Curiosity celebrated it's first birthday by playing, on Mars, Happy Birthday. How was this accomplished, and why would this capability even be included on Mars?
the rover’s sample analysis unit vibrates at different frequencies to move soil samples. Normally, those vibrations sound remarkably like the noises robots make in Disney’s Wall-E, but when you string them all together, something similar to “Happy Birthday” results.
Curiosity does not have speakers. As the OP's linked article states:
This was accomplished using Curiosity's Sample Analysis at Mars (SAM) instrument. It "sang" the song by vibrating at different frequencies.

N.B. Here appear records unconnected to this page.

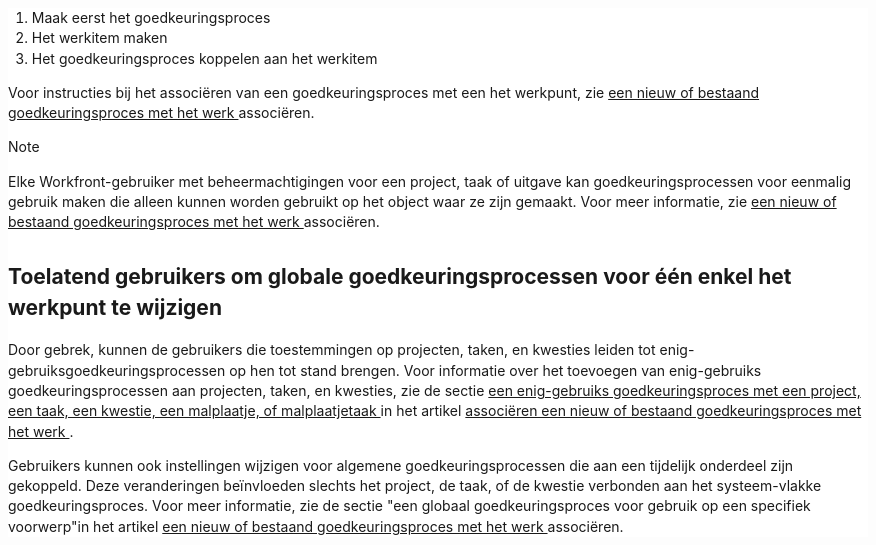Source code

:1. Maak eerst het goedkeuringsproces
1. Het werkitem maken
1. Het goedkeuringsproces koppelen aan het werkitem

Voor instructies bij het associëren van een goedkeuringsproces met een het werkpunt, zie [ een nieuw of bestaand goedkeuringsproces met het werk ](../../../review-and-approve-work/manage-approvals/associate-approval-with-work.md) associëren.

>[!NOTE]
>
>Elke Workfront-gebruiker met beheermachtigingen voor een project, taak of uitgave kan goedkeuringsprocessen voor eenmalig gebruik maken die alleen kunnen worden gebruikt op het object waar ze zijn gemaakt. Voor meer informatie, zie [ een nieuw of bestaand goedkeuringsproces met het werk ](../../../review-and-approve-work/manage-approvals/associate-approval-with-work.md) associëren.

## Toelatend gebruikers om globale goedkeuringsprocessen voor één enkel het werkpunt te wijzigen

Door gebrek, kunnen de gebruikers die toestemmingen op projecten, taken, en kwesties leiden tot enig-gebruiksgoedkeuringsprocessen op hen tot stand brengen. Voor informatie over het toevoegen van enig-gebruiks goedkeuringsprocessen aan projecten, taken, en kwesties, zie de sectie [ een enig-gebruiks goedkeuringsproces met een project, een taak, een kwestie, een malplaatje, of malplaatjetaak ](../../../review-and-approve-work/manage-approvals/associate-approval-with-work.md#creating-a-single-use-approval-process) in het artikel [ associëren een nieuw of bestaand goedkeuringsproces met het werk ](../../../review-and-approve-work/manage-approvals/associate-approval-with-work.md).

Gebruikers kunnen ook instellingen wijzigen voor algemene goedkeuringsprocessen die aan een tijdelijk onderdeel zijn gekoppeld. Deze veranderingen beïnvloeden slechts het project, de taak, of de kwestie verbonden aan het systeem-vlakke goedkeuringsproces. Voor meer informatie, zie de sectie &quot;een globaal goedkeuringsproces voor gebruik op een specifiek voorwerp&quot;in het artikel [ een nieuw of bestaand goedkeuringsproces met het werk ](../../../review-and-approve-work/manage-approvals/associate-approval-with-work.md) associëren.
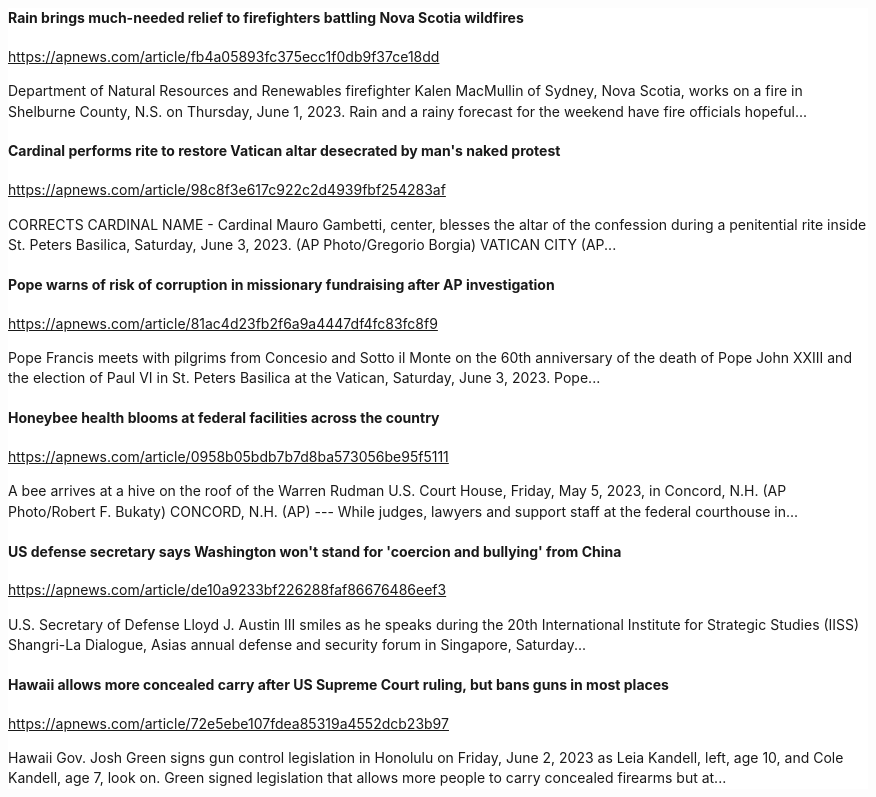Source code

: #### Rain brings much-needed relief to firefighters battling Nova Scotia wildfires

https://apnews.com/article/fb4a05893fc375ecc1f0db9f37ce18dd

Department of Natural Resources and Renewables firefighter Kalen
MacMullin of Sydney, Nova Scotia, works on a fire in Shelburne County,
N.S. on Thursday, June 1, 2023. Rain and a rainy forecast for the
weekend have fire officials hopeful\...

#### Cardinal performs rite to restore Vatican altar desecrated by man's naked protest

https://apnews.com/article/98c8f3e617c922c2d4939fbf254283af

CORRECTS CARDINAL NAME - Cardinal Mauro Gambetti, center, blesses the
altar of the confession during a penitential rite inside St. Peters
Basilica, Saturday, June 3, 2023. (AP Photo/Gregorio Borgia) VATICAN
CITY (AP\...

#### Pope warns of risk of corruption in missionary fundraising after AP investigation

https://apnews.com/article/81ac4d23fb2f6a9a4447df4fc83fc8f9

Pope Francis meets with pilgrims from Concesio and Sotto il Monte on the
60th anniversary of the death of Pope John XXIII and the election of
Paul VI in St. Peters Basilica at the Vatican, Saturday, June 3, 2023.
Pope\...

#### Honeybee health blooms at federal facilities across the country

https://apnews.com/article/0958b05bdb7b7d8ba573056be95f5111

A bee arrives at a hive on the roof of the Warren Rudman U.S. Court
House, Friday, May 5, 2023, in Concord, N.H. (AP Photo/Robert F. Bukaty)
CONCORD, N.H. (AP) --- While judges, lawyers and support staff at the
federal courthouse in\...

#### US defense secretary says Washington won't stand for 'coercion and bullying' from China

https://apnews.com/article/de10a9233bf226288faf86676486eef3

U.S. Secretary of Defense Lloyd J. Austin III smiles as he speaks during
the 20th International Institute for Strategic Studies (IISS) Shangri-La
Dialogue, Asias annual defense and security forum in Singapore,
Saturday\...

#### Hawaii allows more concealed carry after US Supreme Court ruling, but bans guns in most places

https://apnews.com/article/72e5ebe107fdea85319a4552dcb23b97

Hawaii Gov. Josh Green signs gun control legislation in Honolulu on
Friday, June 2, 2023 as Leia Kandell, left, age 10, and Cole Kandell,
age 7, look on. Green signed legislation that allows more people to
carry concealed firearms but at\...

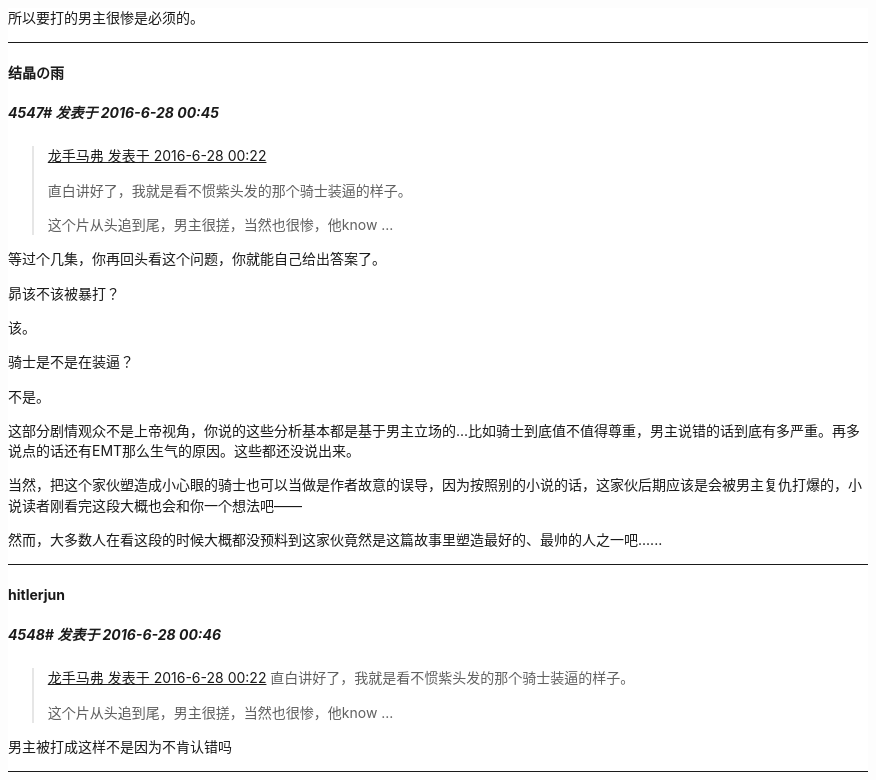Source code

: 
所以要打的男主很惨是必须的。







*****

####  结晶の雨  
##### 4547#       发表于 2016-6-28 00:45



<blockquote><a href="httphttps://bbs.saraba1st.com/2b/forum.php?mod=redirect&amp;goto=findpost&amp;pid=32786207&amp;ptid=1136113" target="_blank">龙手马弗 发表于 2016-6-28 00:22</a>

直白讲好了，我就是看不惯紫头发的那个骑士装逼的样子。


这个片从头追到尾，男主很搓，当然也很惨，他know ...</blockquote>
等过个几集，你再回头看这个问题，你就能自己给出答案了。

昴该不该被暴打？

该。

骑士是不是在装逼？

不是。


这部分剧情观众不是上帝视角，你说的这些分析基本都是基于男主立场的...比如骑士到底值不值得尊重，男主说错的话到底有多严重。再多说点的话还有EMT那么生气的原因。这些都还没说出来。

当然，把这个家伙塑造成小心眼的骑士也可以当做是作者故意的误导，因为按照别的小说的话，这家伙后期应该是会被男主复仇打爆的，小说读者刚看完这段大概也会和你一个想法吧——

然而，大多数人在看这段的时候大概都没预料到这家伙竟然是这篇故事里塑造最好的、最帅的人之一吧......







*****

####  hitlerjun  
##### 4548#       发表于 2016-6-28 00:46



<blockquote><a href="httphttps://bbs.saraba1st.com/2b/forum.php?mod=redirect&amp;amp;goto=findpost&amp;amp;pid=32786207&amp;amp;ptid=1136113" target="_blank">龙手马弗 发表于 2016-6-28 00:22</a>
直白讲好了，我就是看不惯紫头发的那个骑士装逼的样子。


这个片从头追到尾，男主很搓，当然也很惨，他know ...</blockquote>
男主被打成这样不是因为不肯认错吗







*****

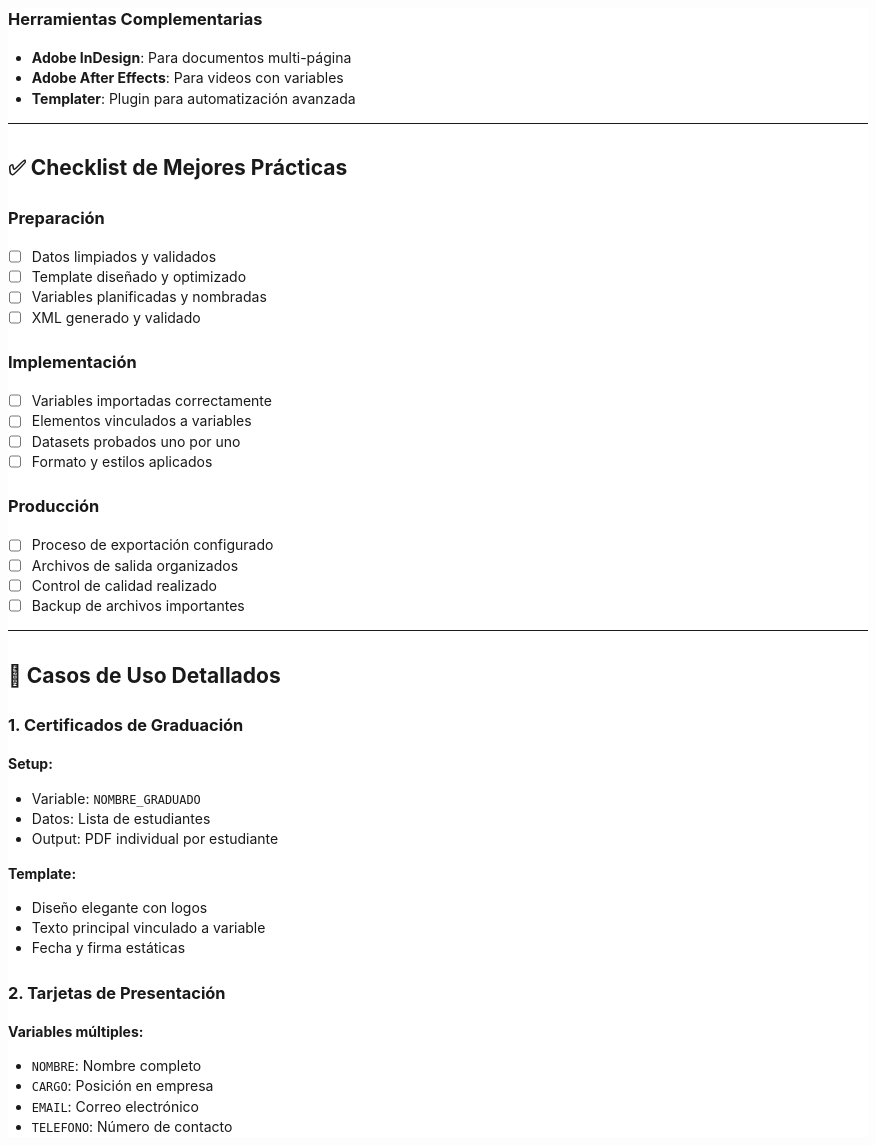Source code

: ### Herramientas Complementarias
- **Adobe InDesign**: Para documentos multi-página
- **Adobe After Effects**: Para videos con variables
- **Templater**: Plugin para automatización avanzada

---

## ✅ Checklist de Mejores Prácticas

### Preparación
- [ ] Datos limpiados y validados
- [ ] Template diseñado y optimizado
- [ ] Variables planificadas y nombradas
- [ ] XML generado y validado

### Implementación
- [ ] Variables importadas correctamente
- [ ] Elementos vinculados a variables
- [ ] Datasets probados uno por uno
- [ ] Formato y estilos aplicados

### Producción
- [ ] Proceso de exportación configurado
- [ ] Archivos de salida organizados
- [ ] Control de calidad realizado
- [ ] Backup de archivos importantes

---

## 🎯 Casos de Uso Detallados

### 1. Certificados de Graduación

**Setup:**
- Variable: `NOMBRE_GRADUADO`
- Datos: Lista de estudiantes
- Output: PDF individual por estudiante

**Template:**
- Diseño elegante con logos
- Texto principal vinculado a variable
- Fecha y firma estáticas

### 2. Tarjetas de Presentación

**Variables múltiples:**
- `NOMBRE`: Nombre completo
- `CARGO`: Posición en empresa
- `EMAIL`: Correo electrónico
- `TELEFONO`: Número de contacto
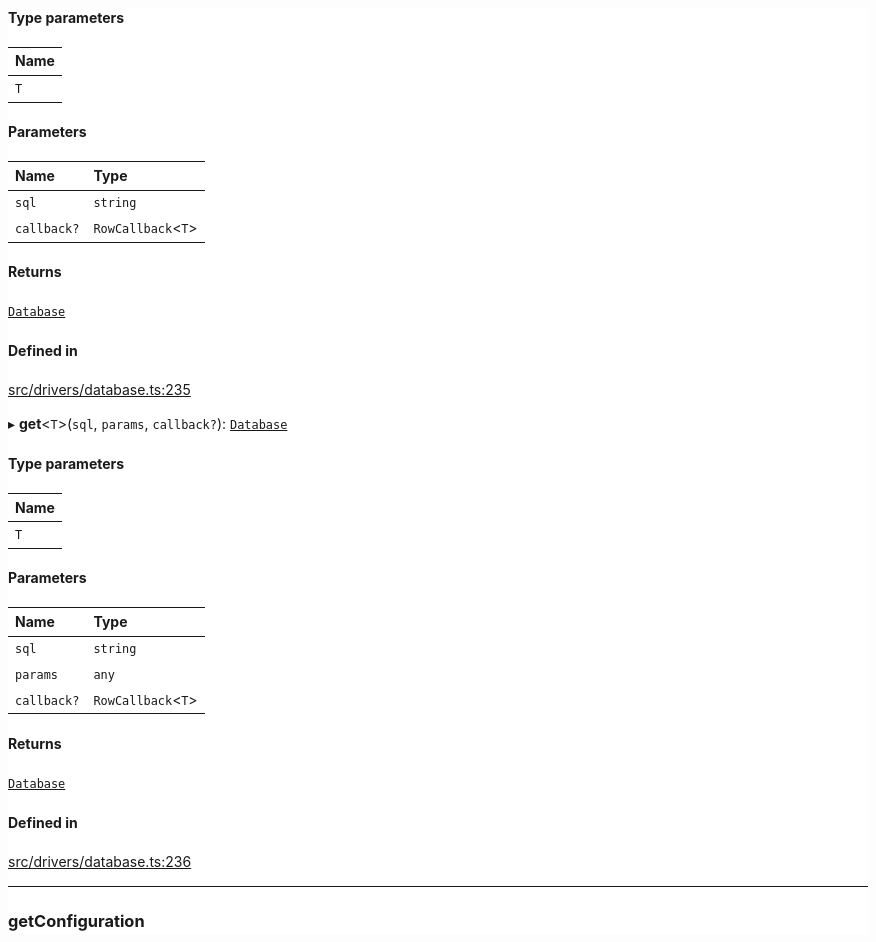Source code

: #### Type parameters

| Name |
| :------ |
| `T` |

#### Parameters

| Name | Type |
| :------ | :------ |
| `sql` | `string` |
| `callback?` | `RowCallback`\<`T`\> |

#### Returns

[`Database`](database)

#### Defined in

[src/drivers/database.ts:235](https://github.com/sqlitecloud/sqlitecloud-js/blob/f7cd658/src/drivers/database.ts#L235)

▸ **get**\<`T`\>(`sql`, `params`, `callback?`): [`Database`](database)

#### Type parameters

| Name |
| :------ |
| `T` |

#### Parameters

| Name | Type |
| :------ | :------ |
| `sql` | `string` |
| `params` | `any` |
| `callback?` | `RowCallback`\<`T`\> |

#### Returns

[`Database`](database)

#### Defined in

[src/drivers/database.ts:236](https://github.com/sqlitecloud/sqlitecloud-js/blob/f7cd658/src/drivers/database.ts#L236)

___

### getConfiguration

More information on how this was accomplished is available in this LA Times article:
The Sample Analysis at Mars instrument, or SAM, isn't a musical instrument. It doesn't have keys or strings. It's part of the lab in the rover's belly that analyzes rock samples and helped discover a habitable environment on Mars -- a place where microbes could have hypothetically lived in the past.
But SAM does make noise. In order to shake powdery rock samples so that they settle down, the instrument vibrates at various frequencies, Florence Tan, SAM’s lead electrical engineer, said in a video.
These frequencies can be used as musical notes. And by making SAM shake faster and slower, the team was able to tap out a little birthday tune for the rover on Monday. (They went with Aug. 5 because Curiosity landed around 10:30 p.m. Pacific time on that date.)